Second Kings chapter four records the story of Elisha and the Shunammite woman. The woman is described as a rich, married, and of high rank in the village of Shunem. But she had no children. This woman persuaded Elisha to accept her hospitality and come lodge at her place. She even arranged a small upper room on the wall so that whenever Elisha came by that way, he would have a place to stay.
In gratitude, Elisha asked how he could reward her hospitality. Gehazi, his servant, said that she had no son and her husband was old. Elisha then called the woman and told her she would have a son by that time next year. Elisha’s prophecy came to pass and the woman had a son. Now it happened one day that the boy went out to his father while they were reaping a harvest. And he said to his father, “My head, my head!” This was probably a case of sunstroke for reaping was a strenuous task carried on at the hottest season of the year. The child fell ill and shortly afterwards passed away in his mothers arms.
The Shunammite woman however refused to grieve. She placed her dead child on the bed in Elisha’s room and went out to find Elisha and told him what had transpired. Elisha followed her home and when he came into the house, he found the boy lying dead on his bed. He then prayed to the LORD. “And he went up and lay on the child, and put his mouth on his mouth, his eyes on his eyes, and his hands on his hands; and he stretched himself out on the child, and the flesh of the child became warm. He returned and walked back and forth in the house, and again went up and stretched himself out on him; then the child sneezed seven times, and the child opened his eyes” (2 Kings 4:34-35). He was raised back to life and returned to his overjoyed mother.

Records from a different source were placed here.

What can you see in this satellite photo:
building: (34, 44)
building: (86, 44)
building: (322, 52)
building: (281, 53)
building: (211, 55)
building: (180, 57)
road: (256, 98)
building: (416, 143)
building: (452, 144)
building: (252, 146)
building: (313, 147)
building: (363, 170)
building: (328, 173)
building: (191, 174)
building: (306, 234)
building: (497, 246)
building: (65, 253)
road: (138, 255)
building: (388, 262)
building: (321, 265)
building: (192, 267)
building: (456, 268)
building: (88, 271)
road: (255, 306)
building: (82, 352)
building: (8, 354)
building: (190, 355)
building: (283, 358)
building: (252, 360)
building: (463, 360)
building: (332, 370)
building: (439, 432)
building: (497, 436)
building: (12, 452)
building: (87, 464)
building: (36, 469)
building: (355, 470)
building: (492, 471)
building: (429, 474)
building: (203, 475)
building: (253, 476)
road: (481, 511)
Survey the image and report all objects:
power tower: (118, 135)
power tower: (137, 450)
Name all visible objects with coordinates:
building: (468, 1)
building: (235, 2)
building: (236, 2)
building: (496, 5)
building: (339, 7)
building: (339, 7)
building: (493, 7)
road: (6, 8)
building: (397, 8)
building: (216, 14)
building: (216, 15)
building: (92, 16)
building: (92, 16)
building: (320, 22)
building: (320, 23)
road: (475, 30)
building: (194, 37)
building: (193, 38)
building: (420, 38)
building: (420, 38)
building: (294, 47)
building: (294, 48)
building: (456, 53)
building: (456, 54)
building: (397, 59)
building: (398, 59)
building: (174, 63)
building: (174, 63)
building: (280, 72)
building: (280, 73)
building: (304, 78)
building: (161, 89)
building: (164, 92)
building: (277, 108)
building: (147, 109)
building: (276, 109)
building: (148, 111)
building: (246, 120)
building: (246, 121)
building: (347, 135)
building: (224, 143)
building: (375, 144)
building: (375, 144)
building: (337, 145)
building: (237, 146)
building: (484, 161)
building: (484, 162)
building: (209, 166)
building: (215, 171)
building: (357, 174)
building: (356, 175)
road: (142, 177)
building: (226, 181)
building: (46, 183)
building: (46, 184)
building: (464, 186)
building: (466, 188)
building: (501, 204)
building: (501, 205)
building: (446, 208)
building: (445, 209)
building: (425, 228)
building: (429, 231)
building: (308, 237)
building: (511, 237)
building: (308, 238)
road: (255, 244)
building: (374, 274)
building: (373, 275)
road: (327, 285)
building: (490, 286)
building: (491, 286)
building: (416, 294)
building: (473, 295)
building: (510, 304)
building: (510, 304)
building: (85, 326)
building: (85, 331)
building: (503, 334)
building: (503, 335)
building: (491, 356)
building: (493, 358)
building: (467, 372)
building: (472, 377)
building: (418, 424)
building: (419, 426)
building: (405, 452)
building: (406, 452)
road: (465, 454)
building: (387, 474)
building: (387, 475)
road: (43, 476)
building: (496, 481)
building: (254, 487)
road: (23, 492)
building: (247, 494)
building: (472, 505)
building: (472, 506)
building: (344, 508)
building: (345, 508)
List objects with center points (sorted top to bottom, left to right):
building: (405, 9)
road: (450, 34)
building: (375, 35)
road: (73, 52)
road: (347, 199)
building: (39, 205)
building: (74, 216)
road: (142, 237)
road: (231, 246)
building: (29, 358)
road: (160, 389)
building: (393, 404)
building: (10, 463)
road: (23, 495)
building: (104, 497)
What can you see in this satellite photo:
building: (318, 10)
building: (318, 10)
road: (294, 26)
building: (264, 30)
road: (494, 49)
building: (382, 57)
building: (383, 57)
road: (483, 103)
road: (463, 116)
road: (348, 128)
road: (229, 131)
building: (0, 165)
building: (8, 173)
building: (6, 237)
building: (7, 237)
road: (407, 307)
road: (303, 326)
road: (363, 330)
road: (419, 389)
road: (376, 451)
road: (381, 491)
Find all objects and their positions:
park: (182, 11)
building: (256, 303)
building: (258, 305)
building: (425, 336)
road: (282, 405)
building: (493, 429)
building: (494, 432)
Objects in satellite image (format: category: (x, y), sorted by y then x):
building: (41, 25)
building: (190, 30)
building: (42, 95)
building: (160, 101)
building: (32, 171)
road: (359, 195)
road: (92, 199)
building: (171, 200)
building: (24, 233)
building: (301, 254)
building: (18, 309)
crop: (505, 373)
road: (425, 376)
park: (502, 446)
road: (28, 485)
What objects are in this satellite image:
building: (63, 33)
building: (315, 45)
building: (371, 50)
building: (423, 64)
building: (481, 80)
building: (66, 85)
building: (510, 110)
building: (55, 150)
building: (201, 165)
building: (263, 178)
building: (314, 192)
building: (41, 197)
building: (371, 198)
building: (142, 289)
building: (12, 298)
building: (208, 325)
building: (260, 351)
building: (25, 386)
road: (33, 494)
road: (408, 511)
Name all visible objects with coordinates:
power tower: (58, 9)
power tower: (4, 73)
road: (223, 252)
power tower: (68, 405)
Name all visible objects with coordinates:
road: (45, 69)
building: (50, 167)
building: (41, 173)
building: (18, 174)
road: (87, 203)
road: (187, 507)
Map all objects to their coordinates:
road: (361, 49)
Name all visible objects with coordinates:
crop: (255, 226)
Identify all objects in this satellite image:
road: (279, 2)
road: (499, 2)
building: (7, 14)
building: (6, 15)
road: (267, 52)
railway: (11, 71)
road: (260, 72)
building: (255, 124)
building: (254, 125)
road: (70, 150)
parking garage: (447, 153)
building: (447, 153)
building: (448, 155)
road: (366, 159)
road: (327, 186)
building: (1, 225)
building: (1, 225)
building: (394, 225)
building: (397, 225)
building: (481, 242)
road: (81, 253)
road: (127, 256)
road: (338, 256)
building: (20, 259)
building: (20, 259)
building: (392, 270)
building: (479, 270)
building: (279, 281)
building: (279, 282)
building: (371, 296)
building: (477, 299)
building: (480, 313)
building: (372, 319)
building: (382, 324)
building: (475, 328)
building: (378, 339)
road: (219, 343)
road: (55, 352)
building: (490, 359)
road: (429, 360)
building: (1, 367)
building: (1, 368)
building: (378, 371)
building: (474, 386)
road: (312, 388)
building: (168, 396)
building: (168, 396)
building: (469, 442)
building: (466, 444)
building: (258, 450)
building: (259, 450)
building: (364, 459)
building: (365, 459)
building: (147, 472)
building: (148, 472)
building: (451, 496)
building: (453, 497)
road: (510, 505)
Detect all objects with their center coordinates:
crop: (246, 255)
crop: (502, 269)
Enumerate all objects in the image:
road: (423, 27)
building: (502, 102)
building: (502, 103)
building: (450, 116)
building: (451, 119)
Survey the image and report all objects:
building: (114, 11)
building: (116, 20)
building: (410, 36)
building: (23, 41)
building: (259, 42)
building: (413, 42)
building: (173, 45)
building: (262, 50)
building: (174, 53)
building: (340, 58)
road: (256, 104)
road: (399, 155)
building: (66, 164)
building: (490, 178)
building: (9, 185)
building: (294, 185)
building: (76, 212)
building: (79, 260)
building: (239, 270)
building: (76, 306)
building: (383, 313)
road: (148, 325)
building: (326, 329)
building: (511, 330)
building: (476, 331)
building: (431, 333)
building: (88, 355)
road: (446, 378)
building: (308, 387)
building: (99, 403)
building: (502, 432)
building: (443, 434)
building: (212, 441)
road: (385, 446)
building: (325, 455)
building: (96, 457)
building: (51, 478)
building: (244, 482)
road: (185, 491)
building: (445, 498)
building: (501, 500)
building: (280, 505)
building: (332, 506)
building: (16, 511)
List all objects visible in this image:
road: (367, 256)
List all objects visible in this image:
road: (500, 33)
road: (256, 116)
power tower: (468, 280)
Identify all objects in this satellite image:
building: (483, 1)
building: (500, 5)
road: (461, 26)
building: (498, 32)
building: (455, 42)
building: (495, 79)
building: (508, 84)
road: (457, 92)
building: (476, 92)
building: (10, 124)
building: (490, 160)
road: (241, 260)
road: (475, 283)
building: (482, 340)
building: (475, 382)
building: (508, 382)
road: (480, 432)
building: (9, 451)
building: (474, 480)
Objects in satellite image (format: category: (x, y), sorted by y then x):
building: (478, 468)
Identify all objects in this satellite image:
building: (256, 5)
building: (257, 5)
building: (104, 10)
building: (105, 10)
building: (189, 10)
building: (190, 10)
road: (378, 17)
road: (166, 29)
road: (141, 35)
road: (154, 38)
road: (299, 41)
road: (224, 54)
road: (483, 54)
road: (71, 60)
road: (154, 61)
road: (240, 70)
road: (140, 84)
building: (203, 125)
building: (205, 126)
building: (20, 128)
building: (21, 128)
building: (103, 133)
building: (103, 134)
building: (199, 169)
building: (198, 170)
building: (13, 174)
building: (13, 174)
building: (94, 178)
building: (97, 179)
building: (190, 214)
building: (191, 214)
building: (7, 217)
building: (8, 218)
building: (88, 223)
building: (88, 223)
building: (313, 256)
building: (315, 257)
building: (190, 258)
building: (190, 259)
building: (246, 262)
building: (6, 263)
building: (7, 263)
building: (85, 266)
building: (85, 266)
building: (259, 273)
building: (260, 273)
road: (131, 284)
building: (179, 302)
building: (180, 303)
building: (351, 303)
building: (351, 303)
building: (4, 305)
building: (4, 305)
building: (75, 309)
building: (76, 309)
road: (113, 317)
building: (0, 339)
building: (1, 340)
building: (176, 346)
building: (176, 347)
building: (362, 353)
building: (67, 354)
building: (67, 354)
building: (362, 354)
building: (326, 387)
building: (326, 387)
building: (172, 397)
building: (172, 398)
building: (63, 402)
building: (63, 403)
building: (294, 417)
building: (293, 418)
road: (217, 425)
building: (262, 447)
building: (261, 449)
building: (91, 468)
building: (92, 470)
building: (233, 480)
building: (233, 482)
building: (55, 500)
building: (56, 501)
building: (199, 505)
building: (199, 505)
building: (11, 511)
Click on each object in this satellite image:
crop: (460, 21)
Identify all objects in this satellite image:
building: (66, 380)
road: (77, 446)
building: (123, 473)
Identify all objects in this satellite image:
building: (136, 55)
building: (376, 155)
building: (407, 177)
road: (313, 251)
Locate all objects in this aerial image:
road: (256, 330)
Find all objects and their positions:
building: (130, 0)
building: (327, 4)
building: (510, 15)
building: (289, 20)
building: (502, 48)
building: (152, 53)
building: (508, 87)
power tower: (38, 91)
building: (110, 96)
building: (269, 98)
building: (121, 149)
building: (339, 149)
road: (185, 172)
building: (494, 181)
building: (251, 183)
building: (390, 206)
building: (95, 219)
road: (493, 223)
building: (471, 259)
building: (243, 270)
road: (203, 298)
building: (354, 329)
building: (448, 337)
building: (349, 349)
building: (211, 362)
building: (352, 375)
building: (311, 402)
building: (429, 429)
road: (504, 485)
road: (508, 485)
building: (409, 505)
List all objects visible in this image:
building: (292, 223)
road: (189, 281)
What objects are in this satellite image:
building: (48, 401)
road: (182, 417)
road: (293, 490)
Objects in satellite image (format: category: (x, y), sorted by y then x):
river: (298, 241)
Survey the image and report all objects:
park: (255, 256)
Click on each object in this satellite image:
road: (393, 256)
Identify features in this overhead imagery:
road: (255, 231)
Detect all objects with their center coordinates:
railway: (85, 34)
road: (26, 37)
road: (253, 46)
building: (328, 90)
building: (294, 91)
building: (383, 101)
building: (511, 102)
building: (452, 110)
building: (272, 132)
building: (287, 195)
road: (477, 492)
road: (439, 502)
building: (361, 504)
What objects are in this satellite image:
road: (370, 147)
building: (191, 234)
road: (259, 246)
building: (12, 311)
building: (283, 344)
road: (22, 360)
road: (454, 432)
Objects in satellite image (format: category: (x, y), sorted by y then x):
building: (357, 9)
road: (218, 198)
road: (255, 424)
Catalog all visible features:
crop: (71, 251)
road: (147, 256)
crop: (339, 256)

The Bible mentions another incident where Elisha blessed the Shunammite woman. The prophet of God warned her to depart with her household and sojourn wherever she could because the LORD was to send a seven-year famine upon the land (2 Kings 8:1). So, the woman left her land for seven years and escaped the famine. But when she returned, she found that she had lost her land. “She went to appeal to the king for her house and her land. Now the king was talking with Gehazi the servant of the man of God, saying, ‘Tell me all the great things that Elisha has done.’ And while he was telling the king how Elisha had restored the dead to life, behold, the woman whose son he had restored to life appealed to the king for her house and her land. And Gehazi said, ‘My lord, O king, here is the woman, and here is her son whom Elisha restored to life.’ And when the king asked the woman, she told him. So the king appointed an official for her, saying, ‘Restore all that was hers, together with all the produce of the fields from the day that she left the land until now’” (2 Kings 8:3–6).
The Shunammite woman’s heartfelt hospitality to Elisha and her faith in the Lord brought her and her family bountiful rewards. Jesus said, “He that receives a prophet in the name of a prophet shall receive a prophet’s reward; and he that receives a righteous man in the name of a righteous man shall receive a righteous man’s reward” (Matthew 10:41).